▶ Input data

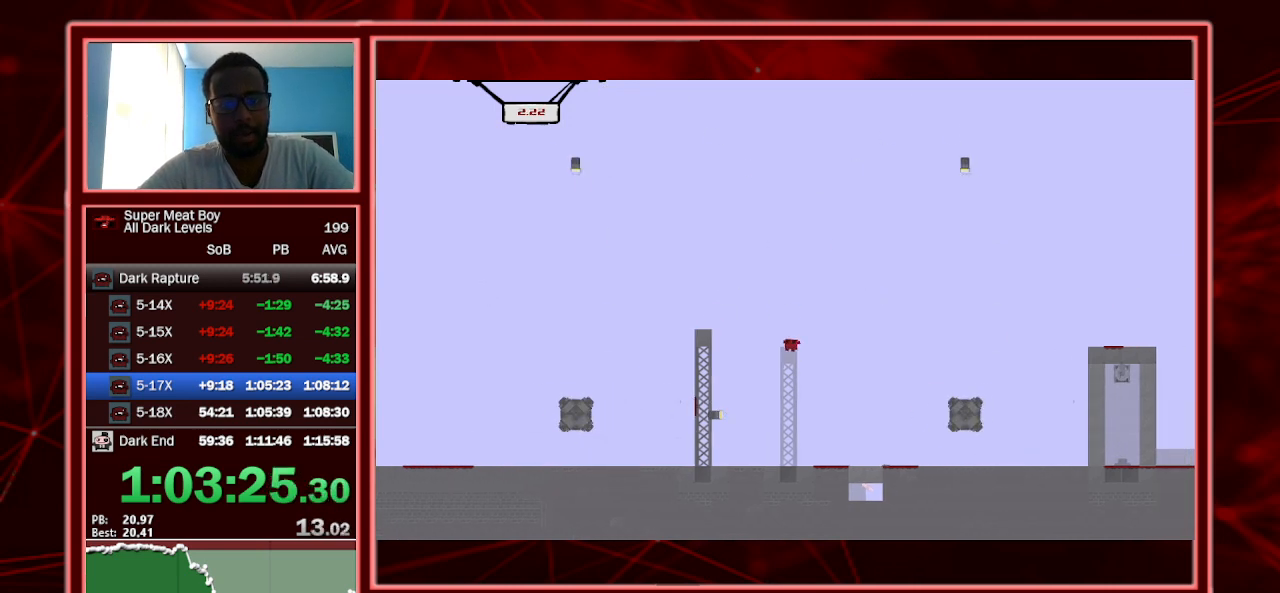
{"keys": ["right", "shift"], "events": [[67, "right", "down"]]}
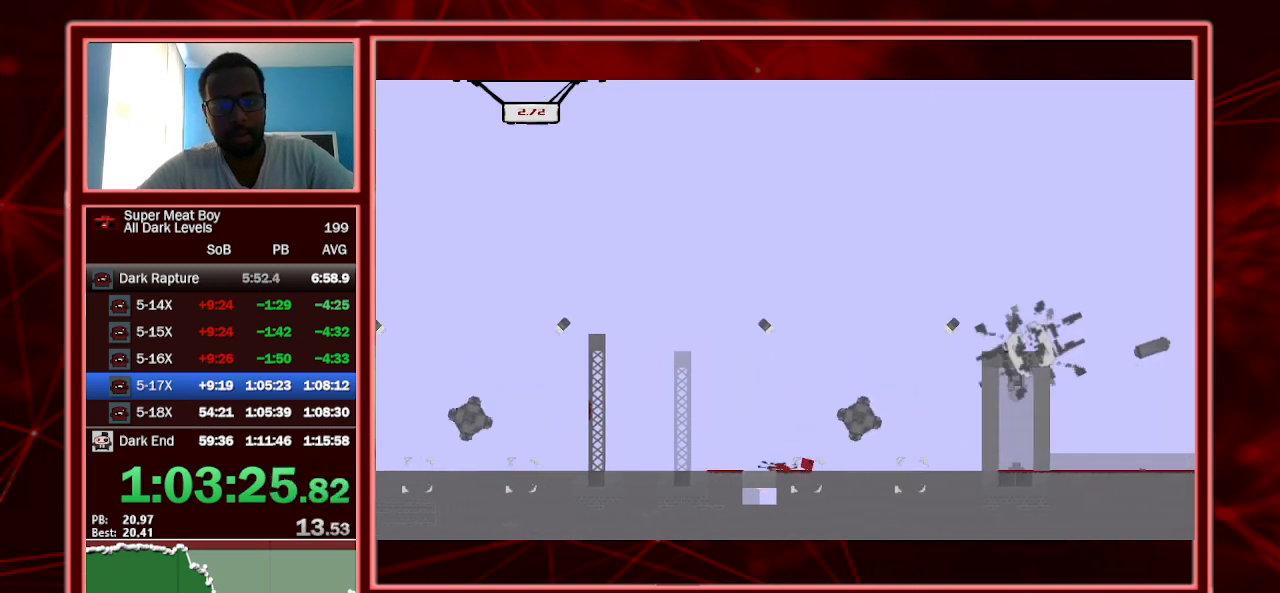
{"keys": ["right", "shift", "space"], "events": [[34, "space", "down"]]}
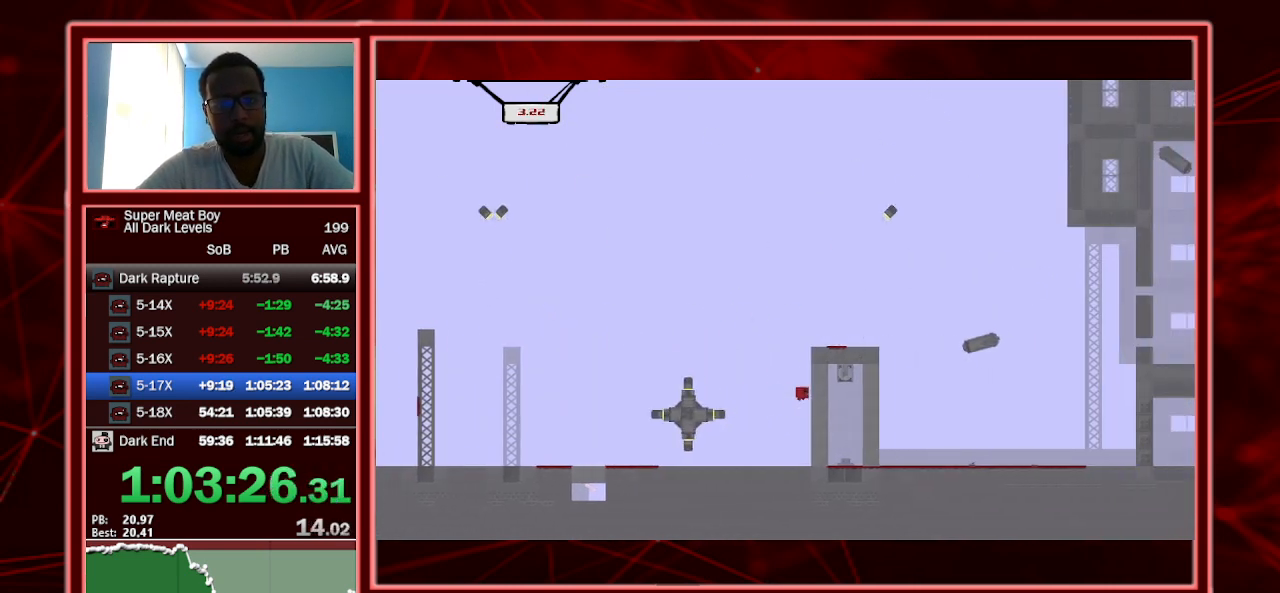
{"keys": ["right", "shift"], "events": [[67, "space", "up"], [100, "space", "down"], [434, "space", "up"]]}
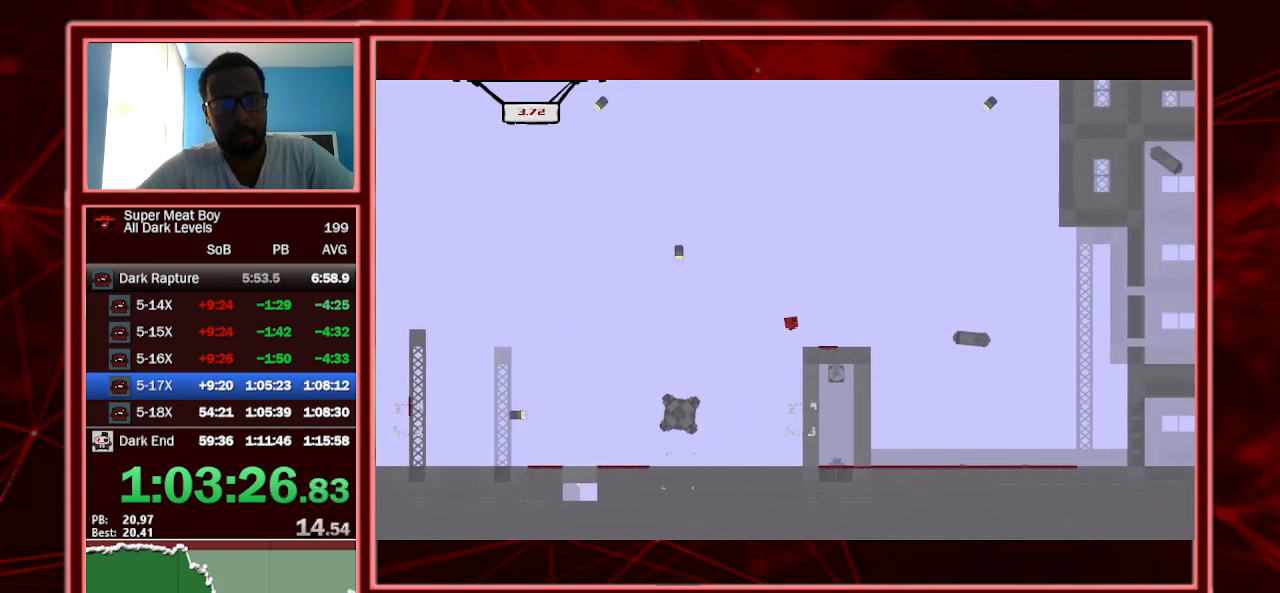
{"keys": ["right", "shift", "space"], "events": [[100, "right", "up"], [300, "right", "down"], [300, "space", "down"]]}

▶ What to produce
Write the listing out a second time exactly, dropping all images.

▶ Response
{"keys": ["right", "shift"], "events": [[67, "right", "down"]]}
{"keys": ["right", "shift", "space"], "events": [[34, "space", "down"]]}
{"keys": ["right", "shift"], "events": [[67, "space", "up"], [100, "space", "down"], [434, "space", "up"]]}
{"keys": ["right", "shift", "space"], "events": [[100, "right", "up"], [300, "right", "down"], [300, "space", "down"]]}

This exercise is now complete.